“We live in the Republic of Feel-Good in a time when all the scum of America is rising to the top.” So begins Public Men, the final novel of “the University trilogy” in which Pulitzer Prize winner Allen Drury concludes some fifty years in the lives of the members of the World War II generation whose stories he began on the eve of the war in the novel Toward What Bright Glory?
The second novel, Into What Far Harbor?, carries them on through the challenges, triumphs, and tragedies of the war and on to the years when they must worry about their world and the world of their children against the backdrop of the later Vietnam War. Now in Public Men, set in the year 2000, when most are either about to embark upon, or have already entered, their eighties, the fifteen who remain of the original twenty-six meet for a last reunion on the beautiful campus where they shared a fondly remembered fraternity house and the hopes and dreams of youth confronted by history's most chaotic and ominously foreboding century.
Public Men concerns them all, but overshadowing their lives as in the two previous novels is the life of Richard Emmett Wilson -- “Willie,” now and for many years a United States Senator from his native California; his legislative triumphs on Capitol Hill; the tragic death of his first wife, Donna; his second and third marriages; his political disagreements with, but ultimate pride in, his older son Latt as Latt follows in his footsteps into the House of Representatives and then into the Senate; and, finally, Willie's campaign for president, threatened by other personal tragedies, most devastatingly those of his gentle, vulnerable younger son, Amos.
Through it all, Willie, often in alliance with Tim Bates, does battle against what he sees as the “phony liberalism” of his famous fraternity brother Dr.
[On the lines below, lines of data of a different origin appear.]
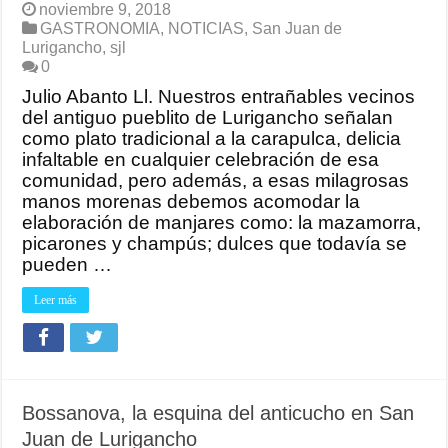
noviembre 9, 2018
GASTRONOMIA
,
NOTICIAS
,
San Juan de
Lurigancho
,
sjl
0
Julio Abanto Ll. Nuestros entrañables vecinos
del antiguo pueblito de Lurigancho señalan
como plato tradicional a la carapulca, delicia
infaltable en cualquier celebración de esa
comunidad, pero además, a esas milagrosas
manos morenas debemos acomodar la
elaboración de manjares como: la mazamorra,
picarones y champús; dulces que todavía se
pueden …
Leer más
Bossanova, la esquina del anticucho en San
Juan de Lurigancho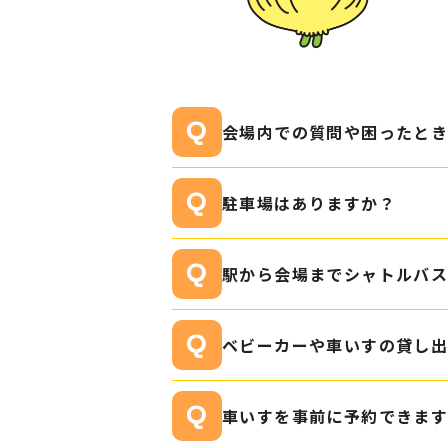
会場内での質問や困ったと
駐車場はありますか？
駅から会場までシャトルバ
ベビーカーや車いすの貸し
車いすを事前に予約できま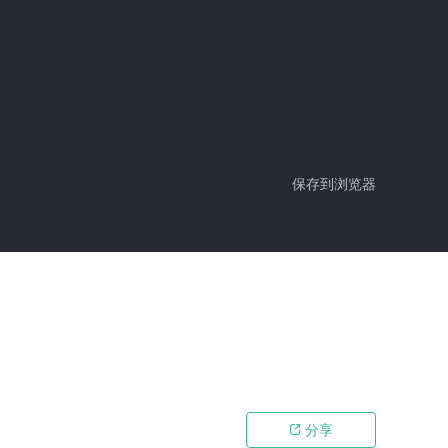
保存到浏览器
分享
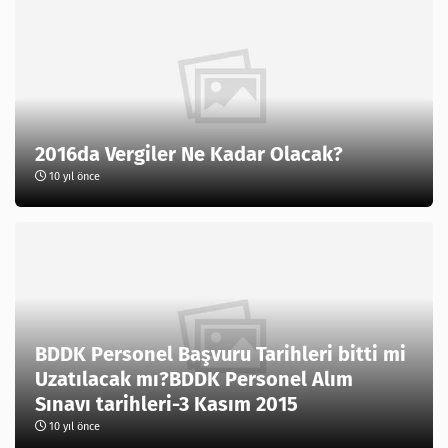
2016da Vergiler Ne Kadar Olacak?
10 yıl önce
BDDK Personel Başvuru Tarihleri bitti mi
Uzatılacak mı?BDDK Personel Alım
Sınavı tarihleri-3 Kasım 2015
10 yıl önce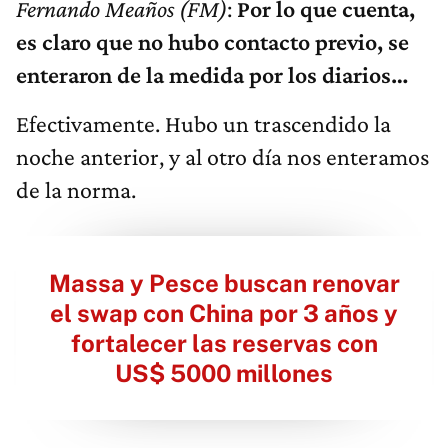
Fernando Meaños (FM)
:
Por lo que cuenta,
es claro que no hubo contacto previo, se
enteraron de la medida por los diarios…
Efectivamente. Hubo un trascendido la
noche anterior, y al otro día nos enteramos
de la norma.
Massa y Pesce buscan renovar
el swap con China por 3 años y
fortalecer las reservas con
US$ 5000 millones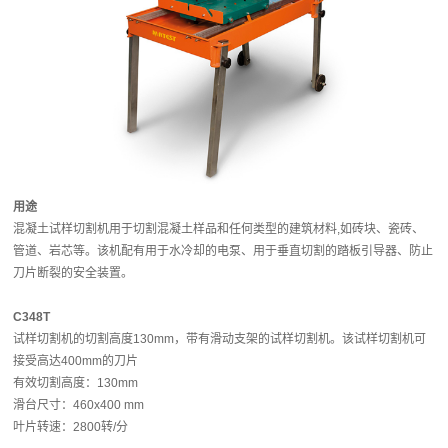
用途
混凝土试样切割机用于切割混凝土样品和任何类型的建筑材料,如砖块、瓷砖、
管道、岩芯等。该机配有用于水冷却的电泵、用于垂直切割的踏板引导器、防止
刀片断裂的安全装置。
C348T
试样切割机的切割高度130mm，带有滑动支架的试样切割机。该试样切割机可
接受高达400mm的刀片
有效切割高度：130mm
滑台尺寸：460x400 mm
叶片转速：2800转/分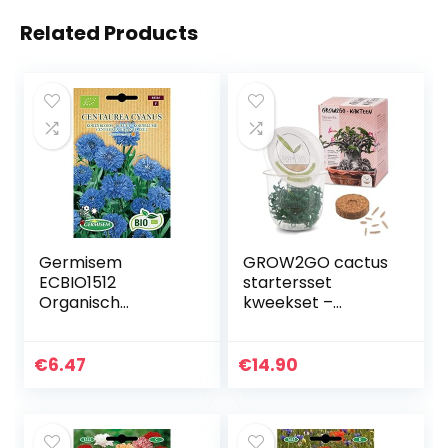
Related Products
Germisem
GROW2GO cactus
ECBIO1512
startersset
Organisch
kweekset –
Centaurea Cyanus
Plantenset van
Korenbloem
minikas,
Zaden 1 g
cactuszaden &
€
6.47
€
14.90
Bodem –
duurzaam
cadeau-idee voor…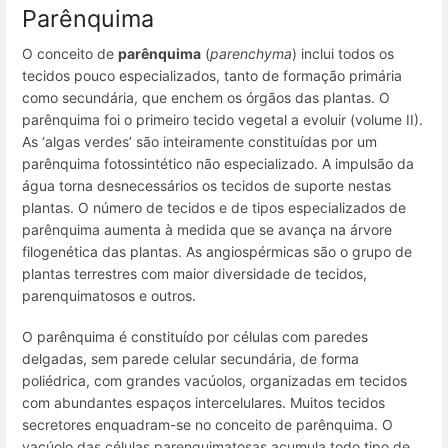
Parênquima
O conceito de
parênquima
(
parenchyma
) inclui todos os
tecidos pouco especializados, tanto de formação primária
como secundária, que enchem os órgãos das plantas. O
parênquima foi o primeiro tecido vegetal a evoluir (volume II).
As ‘algas verdes’ são inteiramente constituídas por um
parênquima fotossintético não especializado. A impulsão da
água torna desnecessários os tecidos de suporte nestas
plantas. O número de tecidos e de tipos especializados de
parênquima aumenta à medida que se avança na árvore
filogenética das plantas. As angiospérmicas são o grupo de
plantas terrestres com maior diversidade de tecidos,
parenquimatosos e outros.
O parênquima é constituído por células com paredes
delgadas, sem parede celular secundária, de forma
poliédrica, com grandes vacúolos, organizadas em tecidos
com abundantes espaços intercelulares. Muitos tecidos
secretores enquadram-se no conceito de parênquima. O
vacúolo das células parenquimatosas acumula todo tipo de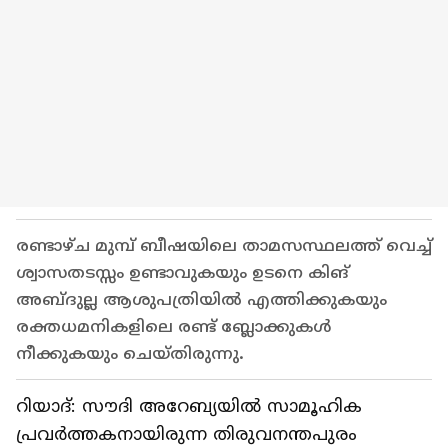
രണ്ടാഴ്ച മുമ്പ് ബീഷയിലെ താമസസ്ഥലത്ത് വെച്ച്
ശ്വാസതടസ്സം ഉണ്ടാവുകയും ഉടനെ കിങ്
അബ്ദുല്ല ആശുപത്രിയിൽ എത്തിക്കുകയും
രക്തധമനികളിലെ രണ്ട് ബ്ലോക്കുകൾ
നീക്കുകയും ചെയ്തിരുന്നു.
റിയാദ്: സൗദി അറേബ്യയിൽ സാമൂഹിക
പ്രവർത്തകനായിരുന്ന തിരുവനന്തപുരം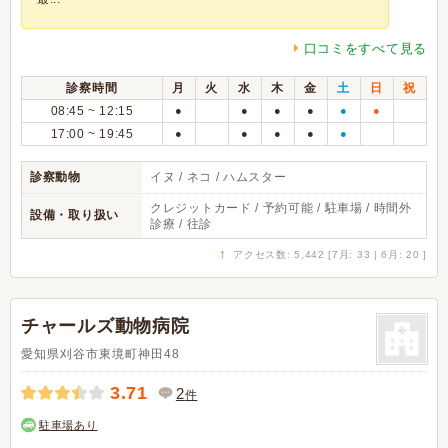
口コミをすべて見る
診察時間
月
火
水
木
金
土
日
祝
08:45 ~ 12:15
●
●
●
●
●
●
17:00 ~ 19:45
●
●
●
●
●
診察動物
イヌ / ネコ / ハムスター
クレジットカード / 予約可能 / 駐車場 / 時間外
設備・取り扱い
診療 / 往診
↑
アクセス数: 5,442 [7月: 33 | 6月: 20 ]
チャールズ動物病院
愛知県刈谷市東境町神田48
3.71
2
件
駐車場あり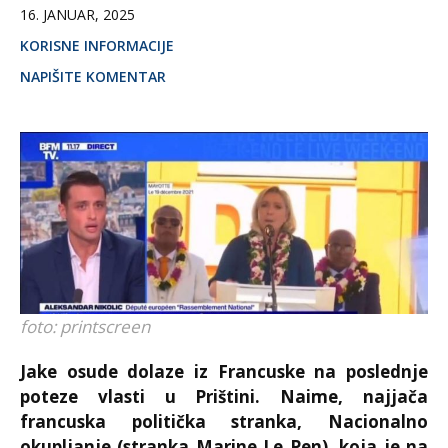
16. JANUAR, 2025
KORISNE INFORMACIJE
NAPIŠITE KOMENTAR
foto: printscreen
Jake osude dolaze iz Francuske na poslednje
poteze vlasti u Prištini. Naime, najjača
francuska politička stranka, Nacionalno
okupljanje (stranka Marine Le Pen), koja je na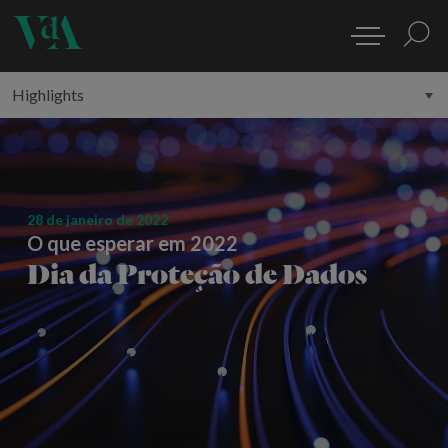
28 de janeiro de 2022
O que esperar em 2022
Dia da Proteção de Dados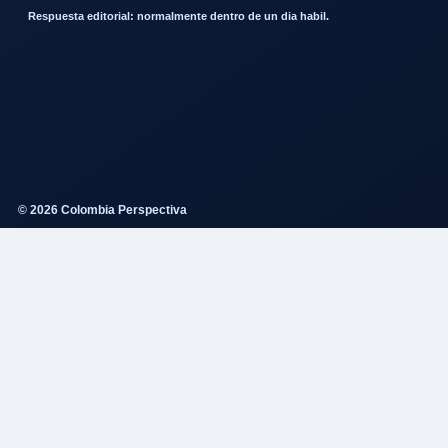
Respuesta editorial: normalmente dentro de un dia habil.
© 2026 Colombia Perspectiva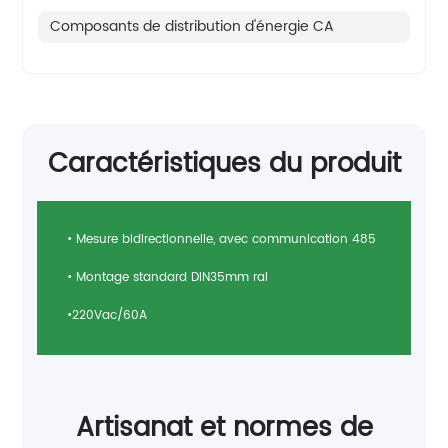
Composants de distribution d'énergie CA
Caractéristiques du produit
• Mesure bidirectionnelle, avec communication 485
• Montage standard DlN35mm ral
•220Vac/60A
Artisanat et normes de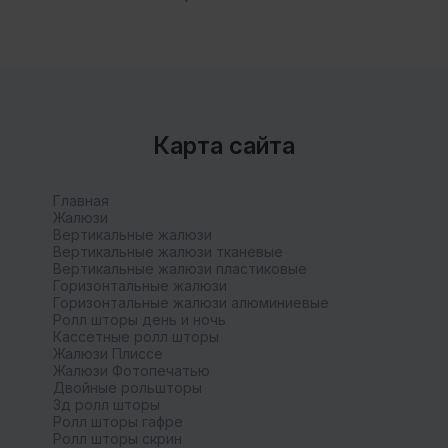
Карта сайта
Главная
Жалюзи
Вертикальные жалюзи
Вертикальные жалюзи тканевые
Вертикальные жалюзи пластиковые
Горизонтальные жалюзи
Горизонтальные жалюзи алюминиевые
Ролл шторы день и ночь
Кассетные ролл шторы
Жалюзи Плиссе
Жалюзи Фотопечатью
Двойные рольшторы
3д ролл шторы
Ролл шторы гафре
Ролл шторы скрин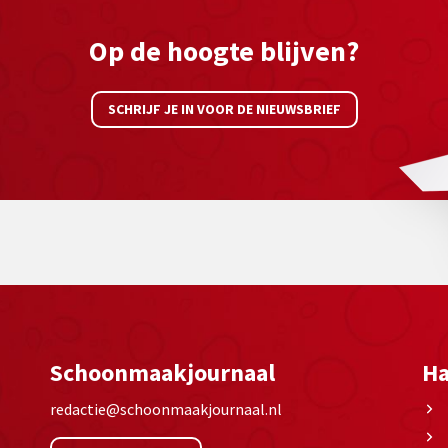
Op de hoogte blijven?
SCHRIJF JE IN VOOR DE NIEUWSBRIEF
Schoonmaakjournaal
Ha
redactie@schoonmaakjournaal.nl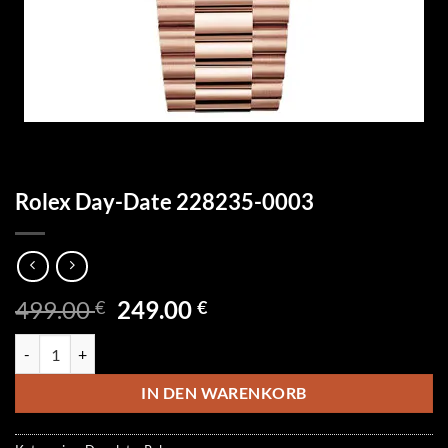
Rolex Day-Date 228235-0003
Ursprünglicher
Aktueller
499.00
249.00
€
€
Preis
Preis
Rolex Day-Date 228235-0003 Menge
war:
ist:
499.00 €
249.00 €.
IN DEN WARENKORB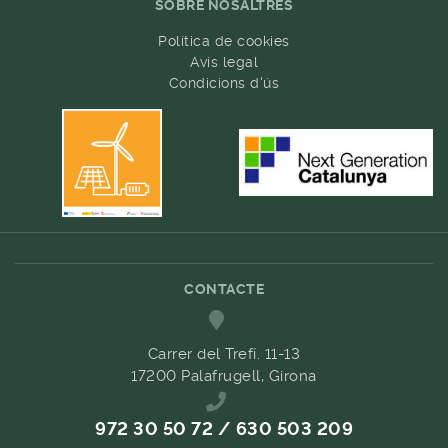
SOBRE NOSALTRES
Política de cookies
Avís legal
Condicions d'ús
CONTACTE
Carrer del Trefí. 11-13
17200 Palafrugell, Girona
972 30 50 72 / 630 503 209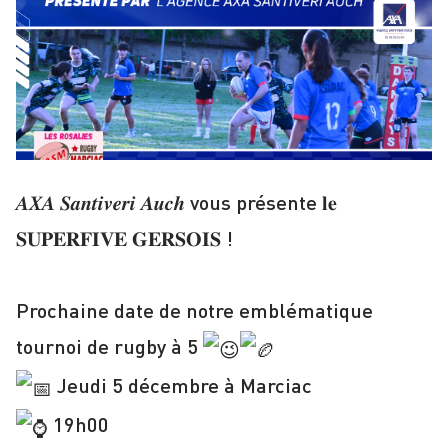
𝑨𝑿𝑨 𝑺𝒂𝒏𝒕𝒊𝒗𝒆𝒓𝒊 𝑨𝒖𝒄𝒉 vous présente 𝐥𝐞
𝐒𝐔𝐏𝐄𝐑𝐅𝐈𝐕𝐄 𝐆𝐄𝐑𝐒𝐎𝐈𝐒 !
Prochaine date de notre emblématique
tournoi de rugby à 5
Jeudi 5 décembre à Marciac
19h00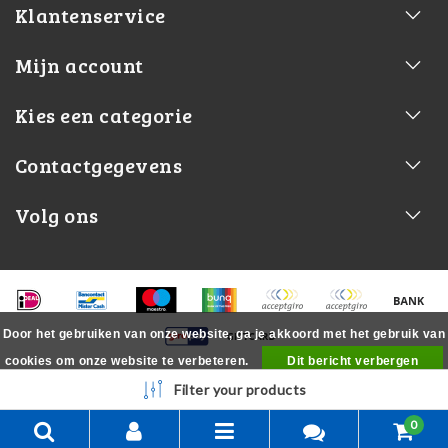
Klantenservice
Mijn account
Kies een categorie
Contactgegevens
Volg ons
Door het gebruiken van onze website, ga je akkoord met het gebruik van
cookies om onze website te verbeteren.
Dit bericht verbergen
Meer over cookies »
Filter your products
0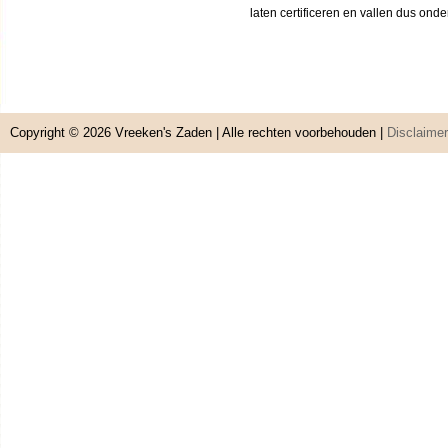
laten certificeren en vallen dus ond
Copyright © 2026
Vreeken's Zaden
| Alle rechten voorbehouden |
Disclaimer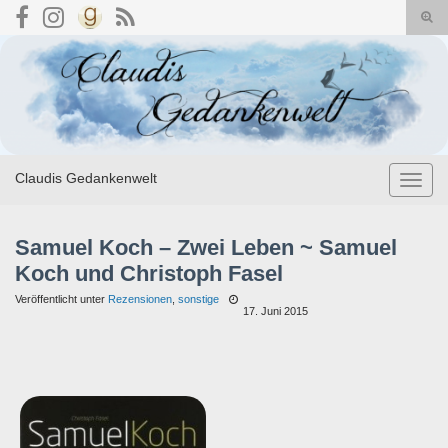
Suc
umsc
Search for:
Claudis Gedankenwelt
Navig
umsch
Samuel Koch – Zwei Leben ~ Samuel
Koch und Christoph Fasel
Veröffentlicht unter
Rezensionen
,
sonstige
17. Juni 2015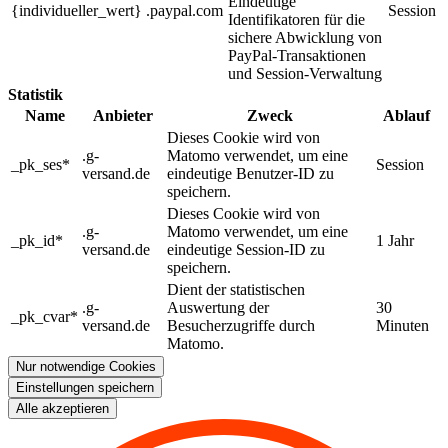
Eindeutige
{individueller_wert}
.paypal.com
Session
Identifikatoren für die
sichere Abwicklung von
PayPal-Transaktionen
und Session-Verwaltung
Statistik
Name
Anbieter
Zweck
Ablauf
Dieses Cookie wird von
.g-
Matomo verwendet, um eine
_pk_ses*
Session
versand.de
eindeutige Benutzer-ID zu
speichern.
Dieses Cookie wird von
.g-
Matomo verwendet, um eine
_pk_id*
1 Jahr
versand.de
eindeutige Session-ID zu
speichern.
Dient der statistischen
.g-
Auswertung der
30
_pk_cvar*
versand.de
Besucherzugriffe durch
Minuten
Matomo.
Nur notwendige Cookies
Einstellungen speichern
Alle akzeptieren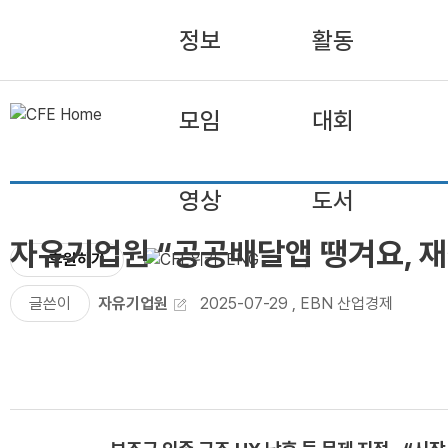
정보
활동
모임
대회
영상
도서
자유기업원 “공공배달앱 땡겨요, 재
후원하기
ENG
글쓴이
자유기업원
2025-07-29
,
EBN 산업경제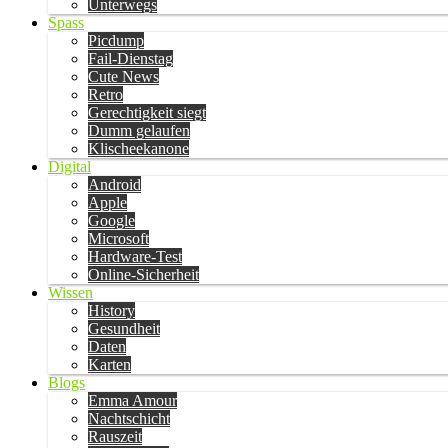
Unterwegs
Spass
Picdump
Fail-Dienstag
Cute News
Retro
Gerechtigkeit siegt
Dumm gelaufen
Klischeekanone
Digital
Android
Apple
Google
Microsoft
Hardware-Test
Online-Sicherheit
Wissen
History
Gesundheit
Daten
Karten
Blogs
Emma Amour
Nachtschicht
Rauszeit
René (Renny) Suratt; and Renny and his powerful friends of academe and the media in turn do battle with what they see as the “reactionary conservatism” of Willie and his friends. Tim, wielder of a savage commentator's pen, refers to “Renny and his crew” as “the scum” he attacks. Renny responds with equally scathing pen and matching contempt. As with many of the public men in Public Men, these three fraternity brothers sum up what they regard as the major political and social issues of end-of-the-millennium twentieth century. Allen Drury skillfully meshes the public and private lives of his characters against the Washington world that has formed the rich backdrop of many of his twenty-five books.